If you’re like me and you love to hear intimate details about the personal lives of others – even people you barely know – then this might be of some interest to you. Two recent studies, as reported by The New York Times (Is Gossip Good for You?), have found that, contrary to popular opinion, gossip can be good for you. But, of course, there’s a catch. Gossip is only good for you when you have something nice to say.

Researchers Jennifer Cole and Hannah Scrivener recently presented on two studies related to gossip. The first explored short-term emotional reactions to gossip – both positive and negative – and the second looked at the long-term effects of gossip on well-being. The studies determined that saying kind things about others elevated positive emotions and self-esteem, while reducing negative emotions; saying cruel things, on the other hand, far more significantly reduced positive emotions and elevated negative emotions. Gossip of all kinds was also associated with a greater sense of social support for the person doing the gossiping.

I have recently started to notice a very strong correlation between what I say about other people and how I feel about myself. Listen, nobody’s perfect, and while I try to be positive I’m not immune from occasionally throwing out a snide remark about someone or their haircut or preference for coloured denim – especially when I’m in a group of ladies.
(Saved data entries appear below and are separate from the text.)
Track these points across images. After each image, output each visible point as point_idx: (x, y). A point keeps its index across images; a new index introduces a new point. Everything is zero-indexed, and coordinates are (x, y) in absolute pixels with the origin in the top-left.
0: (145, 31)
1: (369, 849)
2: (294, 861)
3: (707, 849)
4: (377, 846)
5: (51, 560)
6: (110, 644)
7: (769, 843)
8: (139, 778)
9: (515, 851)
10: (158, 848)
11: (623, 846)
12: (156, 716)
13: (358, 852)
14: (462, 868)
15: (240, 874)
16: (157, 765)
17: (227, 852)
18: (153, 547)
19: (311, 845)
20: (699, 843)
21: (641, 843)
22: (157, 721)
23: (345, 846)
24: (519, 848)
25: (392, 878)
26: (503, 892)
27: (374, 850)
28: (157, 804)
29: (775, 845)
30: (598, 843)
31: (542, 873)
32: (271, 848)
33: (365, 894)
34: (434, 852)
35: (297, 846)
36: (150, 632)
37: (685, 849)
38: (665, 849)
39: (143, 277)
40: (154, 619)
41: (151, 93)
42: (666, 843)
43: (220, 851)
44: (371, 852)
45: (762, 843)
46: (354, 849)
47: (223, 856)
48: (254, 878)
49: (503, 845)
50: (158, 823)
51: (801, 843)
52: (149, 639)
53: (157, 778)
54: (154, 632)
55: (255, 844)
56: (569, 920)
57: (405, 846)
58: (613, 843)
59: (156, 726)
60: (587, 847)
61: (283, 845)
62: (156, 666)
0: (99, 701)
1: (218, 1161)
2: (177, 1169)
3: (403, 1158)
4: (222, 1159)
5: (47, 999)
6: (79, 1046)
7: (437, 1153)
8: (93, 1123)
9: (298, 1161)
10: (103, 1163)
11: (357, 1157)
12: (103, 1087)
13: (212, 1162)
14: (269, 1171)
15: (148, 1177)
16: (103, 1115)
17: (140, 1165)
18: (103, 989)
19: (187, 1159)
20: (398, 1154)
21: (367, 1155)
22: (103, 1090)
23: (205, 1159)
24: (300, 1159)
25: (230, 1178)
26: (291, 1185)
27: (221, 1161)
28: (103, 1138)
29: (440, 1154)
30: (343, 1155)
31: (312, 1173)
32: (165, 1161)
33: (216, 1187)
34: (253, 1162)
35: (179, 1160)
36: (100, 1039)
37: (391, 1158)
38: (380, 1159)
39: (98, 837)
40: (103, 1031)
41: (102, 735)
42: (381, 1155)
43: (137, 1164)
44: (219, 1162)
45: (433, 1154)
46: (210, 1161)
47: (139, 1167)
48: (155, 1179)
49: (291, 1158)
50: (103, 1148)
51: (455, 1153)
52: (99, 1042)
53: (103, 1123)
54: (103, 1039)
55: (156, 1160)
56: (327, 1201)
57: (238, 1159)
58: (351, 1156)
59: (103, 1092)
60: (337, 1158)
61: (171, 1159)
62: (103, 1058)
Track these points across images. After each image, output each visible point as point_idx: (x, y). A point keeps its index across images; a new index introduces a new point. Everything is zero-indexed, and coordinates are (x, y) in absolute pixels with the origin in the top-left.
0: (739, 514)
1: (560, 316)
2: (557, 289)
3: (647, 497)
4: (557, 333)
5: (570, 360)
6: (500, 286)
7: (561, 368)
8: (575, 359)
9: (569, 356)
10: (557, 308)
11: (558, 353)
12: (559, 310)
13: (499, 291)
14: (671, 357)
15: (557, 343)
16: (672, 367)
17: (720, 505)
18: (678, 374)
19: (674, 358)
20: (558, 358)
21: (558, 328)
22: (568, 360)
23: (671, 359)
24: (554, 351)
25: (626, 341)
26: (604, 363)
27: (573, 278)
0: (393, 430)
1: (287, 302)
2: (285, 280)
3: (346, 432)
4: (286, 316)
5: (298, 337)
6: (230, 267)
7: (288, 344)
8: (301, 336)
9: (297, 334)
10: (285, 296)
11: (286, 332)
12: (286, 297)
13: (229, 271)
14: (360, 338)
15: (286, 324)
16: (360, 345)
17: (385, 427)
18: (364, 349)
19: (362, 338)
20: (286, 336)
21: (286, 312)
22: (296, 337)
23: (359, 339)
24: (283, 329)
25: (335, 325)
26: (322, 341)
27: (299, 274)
But soon after a not-so-nice comment leaves my mouth, or soon after I perpetuate something negative about someone by furthering some spiteful or unkind gossip, I get a bad feeling in the pit of my stomach and I feel, somewhat bizarrely, like I’ve let myself down.

I’m trying to practice more compassion – or just keep my mouth shut in those instances – and I have noticed a difference. Sometimes, when you can’t say anything nice it’s better to not say anything at all.